** YOUR OBJECTIVE **
Return only the lines of the listing below that run from the line with "På denna webbsida" through the line with "webbsidor och tjänster", both ends included, exactly as written.

★ ★ ★ ★ ★

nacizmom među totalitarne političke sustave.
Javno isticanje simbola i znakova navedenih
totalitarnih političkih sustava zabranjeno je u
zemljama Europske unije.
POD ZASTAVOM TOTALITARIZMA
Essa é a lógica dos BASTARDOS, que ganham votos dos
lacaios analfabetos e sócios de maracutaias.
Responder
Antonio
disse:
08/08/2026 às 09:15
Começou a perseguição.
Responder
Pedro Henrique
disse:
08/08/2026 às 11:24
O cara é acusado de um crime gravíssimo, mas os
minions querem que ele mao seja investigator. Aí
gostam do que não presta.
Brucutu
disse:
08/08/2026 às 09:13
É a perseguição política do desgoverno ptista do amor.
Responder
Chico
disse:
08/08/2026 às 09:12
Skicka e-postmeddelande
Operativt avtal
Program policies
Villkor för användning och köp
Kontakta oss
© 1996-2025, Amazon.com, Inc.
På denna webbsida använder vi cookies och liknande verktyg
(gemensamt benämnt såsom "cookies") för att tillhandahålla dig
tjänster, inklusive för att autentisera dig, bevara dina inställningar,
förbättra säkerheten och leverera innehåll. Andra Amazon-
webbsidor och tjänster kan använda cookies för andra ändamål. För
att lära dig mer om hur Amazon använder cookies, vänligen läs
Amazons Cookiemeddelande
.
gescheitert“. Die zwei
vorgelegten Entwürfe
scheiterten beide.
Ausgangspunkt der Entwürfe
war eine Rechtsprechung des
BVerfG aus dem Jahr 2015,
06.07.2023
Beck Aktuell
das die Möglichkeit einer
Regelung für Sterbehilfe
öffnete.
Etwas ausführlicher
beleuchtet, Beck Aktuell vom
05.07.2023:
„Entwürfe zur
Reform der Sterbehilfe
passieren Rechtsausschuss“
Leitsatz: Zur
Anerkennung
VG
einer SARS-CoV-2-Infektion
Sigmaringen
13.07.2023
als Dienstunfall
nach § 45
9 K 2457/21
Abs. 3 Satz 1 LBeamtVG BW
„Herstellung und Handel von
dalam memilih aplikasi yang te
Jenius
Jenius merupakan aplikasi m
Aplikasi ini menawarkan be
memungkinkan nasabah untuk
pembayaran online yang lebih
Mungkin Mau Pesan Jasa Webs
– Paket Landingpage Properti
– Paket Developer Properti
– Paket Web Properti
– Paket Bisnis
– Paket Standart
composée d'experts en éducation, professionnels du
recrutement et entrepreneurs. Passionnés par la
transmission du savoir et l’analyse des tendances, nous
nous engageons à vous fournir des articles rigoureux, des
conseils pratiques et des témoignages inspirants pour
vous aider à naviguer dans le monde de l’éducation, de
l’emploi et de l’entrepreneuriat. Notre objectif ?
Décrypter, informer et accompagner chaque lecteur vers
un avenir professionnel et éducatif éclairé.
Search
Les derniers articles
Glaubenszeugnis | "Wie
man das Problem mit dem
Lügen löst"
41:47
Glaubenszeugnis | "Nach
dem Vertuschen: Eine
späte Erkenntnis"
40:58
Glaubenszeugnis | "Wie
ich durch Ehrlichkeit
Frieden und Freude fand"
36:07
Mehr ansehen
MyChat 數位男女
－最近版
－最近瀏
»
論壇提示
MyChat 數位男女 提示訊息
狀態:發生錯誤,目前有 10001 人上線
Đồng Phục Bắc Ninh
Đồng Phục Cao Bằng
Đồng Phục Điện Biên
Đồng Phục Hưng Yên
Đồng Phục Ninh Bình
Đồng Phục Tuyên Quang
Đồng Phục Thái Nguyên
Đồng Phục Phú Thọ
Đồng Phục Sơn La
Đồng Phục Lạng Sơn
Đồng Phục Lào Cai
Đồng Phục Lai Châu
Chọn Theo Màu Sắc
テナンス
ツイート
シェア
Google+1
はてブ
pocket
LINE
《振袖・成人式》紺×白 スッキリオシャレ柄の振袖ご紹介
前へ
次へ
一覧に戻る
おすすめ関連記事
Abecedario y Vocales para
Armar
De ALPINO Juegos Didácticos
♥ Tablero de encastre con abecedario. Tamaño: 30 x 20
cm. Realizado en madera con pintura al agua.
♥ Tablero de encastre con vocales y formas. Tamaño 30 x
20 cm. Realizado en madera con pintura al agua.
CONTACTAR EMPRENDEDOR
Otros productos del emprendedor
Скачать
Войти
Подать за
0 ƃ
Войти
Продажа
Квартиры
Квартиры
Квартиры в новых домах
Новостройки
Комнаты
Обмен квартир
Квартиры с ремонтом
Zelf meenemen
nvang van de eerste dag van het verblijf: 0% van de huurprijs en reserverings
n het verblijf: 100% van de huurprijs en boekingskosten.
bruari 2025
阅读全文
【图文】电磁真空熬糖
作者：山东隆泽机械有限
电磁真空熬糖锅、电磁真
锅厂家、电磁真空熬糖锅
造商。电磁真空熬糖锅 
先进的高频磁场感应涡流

★ ★ ★ ★ ★

** SOLUTION TO THE PROBLEM **
På denna webbsida använder vi cookies och liknande verktyg
(gemensamt benämnt såsom "cookies") för att tillhandahålla dig
tjänster, inklusive för att autentisera dig, bevara dina inställningar,
förbättra säkerheten och leverera innehåll. Andra Amazon-
webbsidor och tjänster kan använda cookies för andra ändamål. För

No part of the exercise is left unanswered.